[THE TASK] Extract the passage from the message on replacing Ceph SSD disks below, starting with "So we decided" and going on through "problem with that.", copying it word for word.

[EXCERPTED PASSAGE]
○ ○ ○ ○ ○

The way Wido explained is the correct way. I won't deny, however, last
year we had problems with our SSD disks and they did not perform well.
So we decided to replace all disks. As the replacement done by Ceph
caused highload/downtime on the clients (which was the reason we wanted
to replace the disks), we did this the rsync way. We did not encounter
any problem with that.

It is very important to flush the journal before syncing and correct the
journal symlinks before starting the new disk. Also make sure you disarm
the old disk, as it has the same disk ID, you will run in a lot of
problems if you reenable that disk by accident. So yes, it is possible,
it is very dangerous, and it is not recommended,

Attached the script we used to assist with the migration. (we were on
hammer back then) I'm not sure it is the latest version we have, it
formats a disk with ceph-disk prepare command, mount it the 'ceph' way,
and then print a series of commands to manually execute. And again a big
warning, use at your own risk.


regards,


mart







On 12/16/2016 09:46 PM, Brian :: wrote:
> The fact that you are all SSD I would do exactly what Wido said -
> gracefully remove the OSD and gracefully bring up the OSD on the new
> SSD.
>
> Let Ceph do what its designed to do. The rsync idea looks great on
> paper - not sure what issues you will run into in practise.

○ ○ ○ ○ ○

[DATA SUPPLIED]
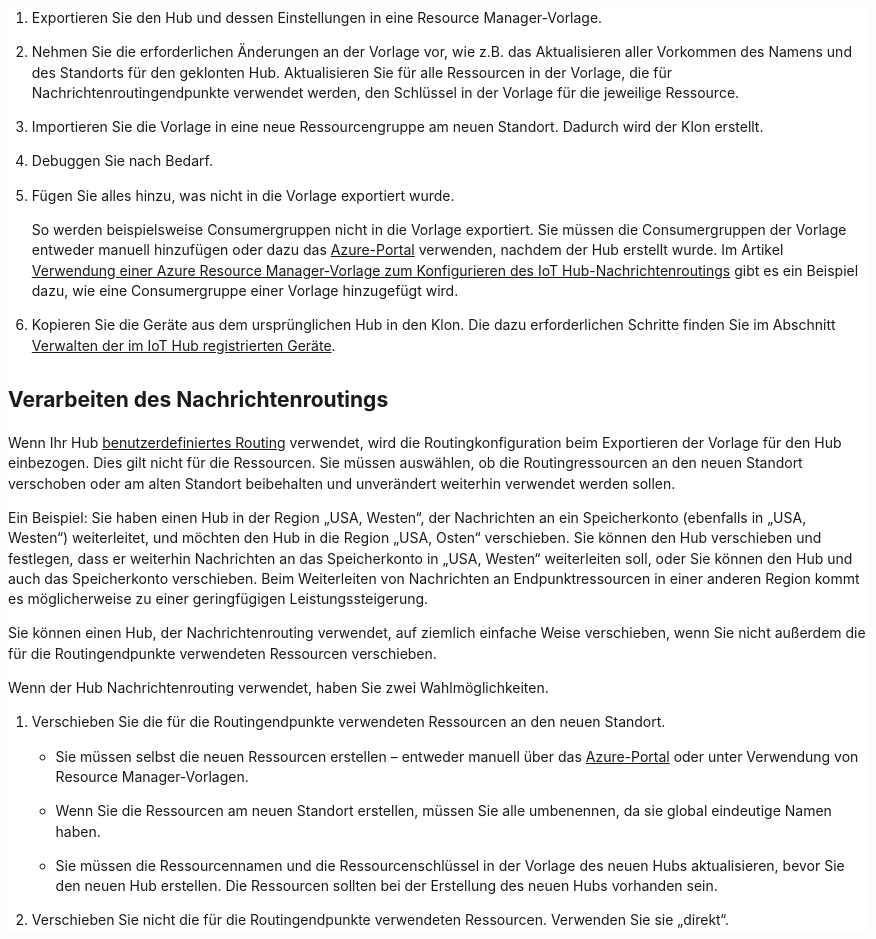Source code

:    1. Exportieren Sie den Hub und dessen Einstellungen in eine Resource Manager-Vorlage. 
   
   1. Nehmen Sie die erforderlichen Änderungen an der Vorlage vor, wie z.B. das Aktualisieren aller Vorkommen des Namens und des Standorts für den geklonten Hub. Aktualisieren Sie für alle Ressourcen in der Vorlage, die für Nachrichtenroutingendpunkte verwendet werden, den Schlüssel in der Vorlage für die jeweilige Ressource.
   
   1. Importieren Sie die Vorlage in eine neue Ressourcengruppe am neuen Standort. Dadurch wird der Klon erstellt.

   1. Debuggen Sie nach Bedarf. 
   
   1. Fügen Sie alles hinzu, was nicht in die Vorlage exportiert wurde. 
   
       So werden beispielsweise Consumergruppen nicht in die Vorlage exportiert. Sie müssen die Consumergruppen der Vorlage entweder manuell hinzufügen oder dazu das [Azure-Portal](https://portal.azure.com) verwenden, nachdem der Hub erstellt wurde. Im Artikel [Verwendung einer Azure Resource Manager-Vorlage zum Konfigurieren des IoT Hub-Nachrichtenroutings](tutorial-routing-config-message-routing-rm-template.md) gibt es ein Beispiel dazu, wie eine Consumergruppe einer Vorlage hinzugefügt wird.
       
   1. Kopieren Sie die Geräte aus dem ursprünglichen Hub in den Klon. Die dazu erforderlichen Schritte finden Sie im Abschnitt [Verwalten der im IoT Hub registrierten Geräte](#managing-the-devices-registered-to-the-iot-hub).

## <a name="how-to-handle-message-routing"></a>Verarbeiten des Nachrichtenroutings

Wenn Ihr Hub [benutzerdefiniertes Routing](iot-hub-devguide-messages-read-custom.md) verwendet, wird die Routingkonfiguration beim Exportieren der Vorlage für den Hub einbezogen. Dies gilt nicht für die Ressourcen. Sie müssen auswählen, ob die Routingressourcen an den neuen Standort verschoben oder am alten Standort beibehalten und unverändert weiterhin verwendet werden sollen. 

Ein Beispiel: Sie haben einen Hub in der Region „USA, Westen“, der Nachrichten an ein Speicherkonto (ebenfalls in „USA, Westen“) weiterleitet, und möchten den Hub in die Region „USA, Osten“ verschieben. Sie können den Hub verschieben und festlegen, dass er weiterhin Nachrichten an das Speicherkonto in „USA, Westen“ weiterleiten soll, oder Sie können den Hub und auch das Speicherkonto verschieben. Beim Weiterleiten von Nachrichten an Endpunktressourcen in einer anderen Region kommt es möglicherweise zu einer geringfügigen Leistungssteigerung.

Sie können einen Hub, der Nachrichtenrouting verwendet, auf ziemlich einfache Weise verschieben, wenn Sie nicht außerdem die für die Routingendpunkte verwendeten Ressourcen verschieben. 

Wenn der Hub Nachrichtenrouting verwendet, haben Sie zwei Wahlmöglichkeiten. 

1. Verschieben Sie die für die Routingendpunkte verwendeten Ressourcen an den neuen Standort.

    * Sie müssen selbst die neuen Ressourcen erstellen – entweder manuell über das [Azure-Portal](https://portal.azure.com) oder unter Verwendung von Resource Manager-Vorlagen. 

    * Wenn Sie die Ressourcen am neuen Standort erstellen, müssen Sie alle umbenennen, da sie global eindeutige Namen haben. 
     
    * Sie müssen die Ressourcennamen und die Ressourcenschlüssel in der Vorlage des neuen Hubs aktualisieren, bevor Sie den neuen Hub erstellen. Die Ressourcen sollten bei der Erstellung des neuen Hubs vorhanden sein.

1. Verschieben Sie nicht die für die Routingendpunkte verwendeten Ressourcen. Verwenden Sie sie „direkt“.

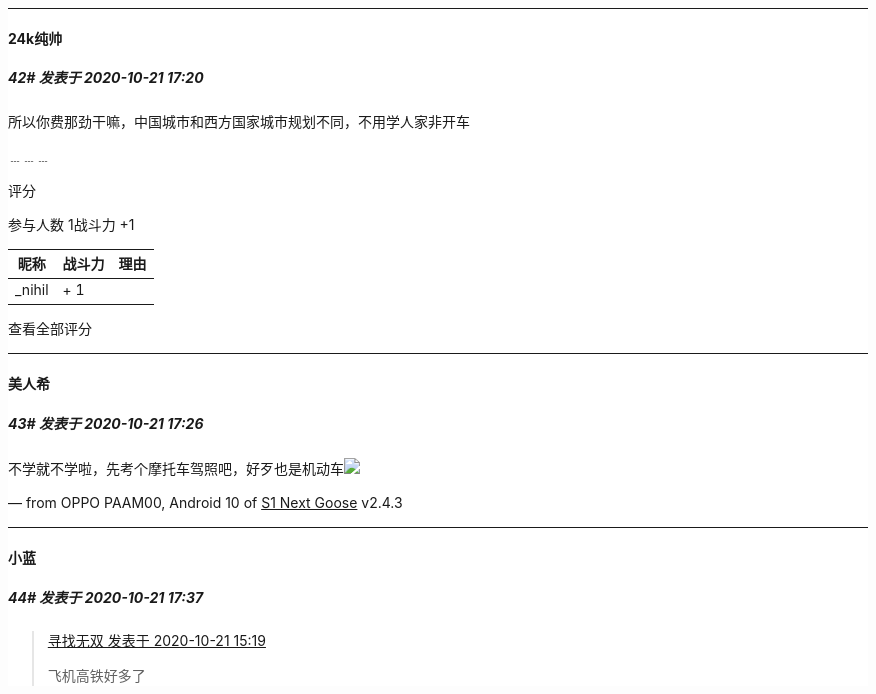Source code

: 

*****

####  24k纯帅  
##### 42#       发表于 2020-10-21 17:20




所以你费那劲干嘛，中国城市和西方国家城市规划不同，不用学人家非开车



﹍﹍﹍

评分





 参与人数 1战斗力 +1

|昵称|战斗力|理由|
|----|---|---|
| _nihil| + 1||



查看全部评分






*****

####  美人希  
##### 43#       发表于 2020-10-21 17:26




不学就不学啦，先考个摩托车驾照吧，好歹也是机动车<img src="https://static.saraba1st.com/image/smiley/face2017/067.png" referrerpolicy="no-referrer">

— from OPPO PAAM00, Android 10 of [S1 Next Goose](https://pan.baidu.com/s/1mi43uRm) v2.4.3







*****

####  小蓝  
##### 44#       发表于 2020-10-21 17:37



<blockquote><a href="httphttps://bbs.saraba1st.com/2b/forum.php?mod=redirect&amp;goto=findpost&amp;pid=49113975&amp;ptid=1966231" target="_blank">寻找无双 发表于 2020-10-21 15:19</a>

飞机高铁好多了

○ ○ ○ ○ ○

[ANSWER BOX]
So we decided to replace all disks. As the replacement done by Ceph
caused highload/downtime on the clients (which was the reason we wanted
to replace the disks), we did this the rsync way. We did not encounter
any problem with that.